The play takes place at an open grave following a funeral for a young man. "The father refuses to leave because what was said at the funeral did not speak the truth," Pearson said, "and he conducts another service with just him and his wife there that lets us know the truth about the young man." He was gay and he committed suicide, but his mother still doesn't want to hear these facts as her husband recites them.
And then the late man's lover, whom his parents had refused to meet, arrives at the grave not expecting the grieving parents to still be there. "He's about to leave, but the father says, 'Don't go. I need you here.' And that increases the conflict between him and his wife, because she's not going to hear about her son from this man," said the playwright. "We're emotionally wrung out, but there are steps toward healing at the end. And I think any flaws in the writing seem to be compensated by the power of the piece."
While Pearson was partly motivated by the fact, she said, that Utah has the highest suicide rate in the nation for young men, the characters in Facing East are fictional, or at least amalgams, based on the stories she has heard since publishing Goodbye, I Love You.
Ironically, perhaps, Pearson found herself to be a figure in a one-man play created by her former son-in-law Steven Fales. In his solo drama Confessions of a Mormon Boy, which has twice played San Francisco in addition to a New York run, Fales recounts his marriage to Pearson's daughter Emily despite his own gay inclinations. Following his excommunication for publicly coming out, his play follows him to New York for a stretch of sex, drugs, and prostitution before finally cleaning up his act — and putting it on the stage.
"I saw the show, but I'm going to take the Fifth Amendment on saying very much on that at all," Pearson said. "I do wish Steven well, but it was hard for me, the whole history of my daughter having to go through the same thing that I did. That was a very weird but in some ways predictable kind of a psychological thing of picking up the unfinished family business."
More family stories are at the heart of Pearson's recently published No More Goodbyes: Circling the Wagons Around Our Gay Loved Ones. While she doesn't expect the Mormon hierarchy to soon change their views on homosexuality, she has seen a recent softening of language in how it is officially addressed.
"The wonderful major loophole is the belief in ongoing revelation, which is what the Mormon church was founded on, and which was a great scandal to many of the churches of that time," Pearson said. The end of polygamy and the acceptance of blacks are among the revelations church elders have heard from God since the church's founding.
Until a revelation about gays is heard, Pearson said she is "very comfortable in leaving all this in the hands of a loving God. I have no reason to believe that the kinds of judgments that we put on each other right here have any kind of divine binding."
Pearson will on hand for a post-show discussion following the performances on Aug. 11 and 19.

Provided records:
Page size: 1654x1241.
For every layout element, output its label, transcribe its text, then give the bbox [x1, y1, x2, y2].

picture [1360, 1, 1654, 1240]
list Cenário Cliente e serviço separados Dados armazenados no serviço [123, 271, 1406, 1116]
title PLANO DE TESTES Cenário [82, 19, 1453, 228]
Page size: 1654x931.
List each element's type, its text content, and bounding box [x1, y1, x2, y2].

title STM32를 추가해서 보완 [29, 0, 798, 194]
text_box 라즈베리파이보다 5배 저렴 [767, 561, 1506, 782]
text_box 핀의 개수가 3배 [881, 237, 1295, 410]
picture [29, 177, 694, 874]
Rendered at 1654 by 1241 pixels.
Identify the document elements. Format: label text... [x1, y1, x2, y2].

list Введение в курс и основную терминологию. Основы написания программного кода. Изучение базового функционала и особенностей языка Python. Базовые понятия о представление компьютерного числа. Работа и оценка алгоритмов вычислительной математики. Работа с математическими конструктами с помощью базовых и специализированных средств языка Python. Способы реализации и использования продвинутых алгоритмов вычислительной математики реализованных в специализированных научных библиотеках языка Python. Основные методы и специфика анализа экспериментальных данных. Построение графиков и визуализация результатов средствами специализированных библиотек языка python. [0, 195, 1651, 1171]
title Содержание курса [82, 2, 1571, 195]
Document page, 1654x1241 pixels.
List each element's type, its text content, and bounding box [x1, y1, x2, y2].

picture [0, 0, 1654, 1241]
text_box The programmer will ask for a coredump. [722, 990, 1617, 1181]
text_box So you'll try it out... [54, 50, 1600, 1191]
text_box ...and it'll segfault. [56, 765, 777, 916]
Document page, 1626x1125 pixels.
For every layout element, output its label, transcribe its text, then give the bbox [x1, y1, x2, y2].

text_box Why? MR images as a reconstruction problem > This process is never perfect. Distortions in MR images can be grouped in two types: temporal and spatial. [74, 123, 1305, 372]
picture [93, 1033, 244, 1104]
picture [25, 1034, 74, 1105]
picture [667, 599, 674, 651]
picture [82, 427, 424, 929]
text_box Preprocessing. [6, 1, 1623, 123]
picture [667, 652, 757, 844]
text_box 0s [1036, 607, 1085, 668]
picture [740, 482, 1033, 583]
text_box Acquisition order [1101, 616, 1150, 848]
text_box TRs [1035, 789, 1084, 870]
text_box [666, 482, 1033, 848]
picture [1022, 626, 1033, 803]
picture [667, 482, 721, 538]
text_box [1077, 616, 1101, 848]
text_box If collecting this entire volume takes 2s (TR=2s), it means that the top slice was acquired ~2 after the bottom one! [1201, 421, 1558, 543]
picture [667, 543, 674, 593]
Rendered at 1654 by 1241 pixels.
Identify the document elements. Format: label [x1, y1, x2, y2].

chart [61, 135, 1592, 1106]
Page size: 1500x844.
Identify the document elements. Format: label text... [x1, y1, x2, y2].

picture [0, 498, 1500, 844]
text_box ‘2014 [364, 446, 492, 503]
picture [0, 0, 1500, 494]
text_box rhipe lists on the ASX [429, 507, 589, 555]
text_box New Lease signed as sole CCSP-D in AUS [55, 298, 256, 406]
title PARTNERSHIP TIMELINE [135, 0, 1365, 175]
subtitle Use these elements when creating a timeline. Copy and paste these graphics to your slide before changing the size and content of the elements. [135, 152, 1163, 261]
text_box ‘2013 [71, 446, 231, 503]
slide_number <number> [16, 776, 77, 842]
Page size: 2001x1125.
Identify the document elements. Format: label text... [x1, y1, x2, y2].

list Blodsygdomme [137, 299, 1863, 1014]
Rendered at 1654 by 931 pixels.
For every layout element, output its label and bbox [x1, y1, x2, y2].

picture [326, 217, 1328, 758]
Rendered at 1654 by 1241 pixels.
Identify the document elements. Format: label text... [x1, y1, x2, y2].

Brief 1:
Decide whether each statement below agrees with the Facing East article. Answer yes or no for each, quoting the deciding words.
(a) The characters in Facing East are drawn directly from specific real people.
(b) Confessions of a Mormon Boy has played San Francisco twice.
(c) The young man's lover arrives at the grave expecting his parents to be there.
Brief 2: According to the Facing East article, what does Pearson call "the wonderful major loophole"?
Brief 3: Rewrite everything from "Until a revelation" down to "Aug. 11 and 19." in the Facing East article, substituting "talkback session" for "post-show discussion".
The records have no connection to the Facing East article.

Task output 1:
(a) No: "the characters in Facing East are fictional, or at least amalgams"
(b) Yes: "which has twice played San Francisco in addition to a New York run"
(c) No: "arrives at the grave not expecting the grieving parents to still be there"

Task output 2: The belief in ongoing revelation.

Task output 3:
Until a revelation about gays is heard, Pearson said she is "very comfortable in leaving all this in the hands of a loving God. I have no reason to believe that the kinds of judgments that we put on each other right here have any kind of divine binding."
Pearson will on hand for a talkback session following the performances on Aug. 11 and 19.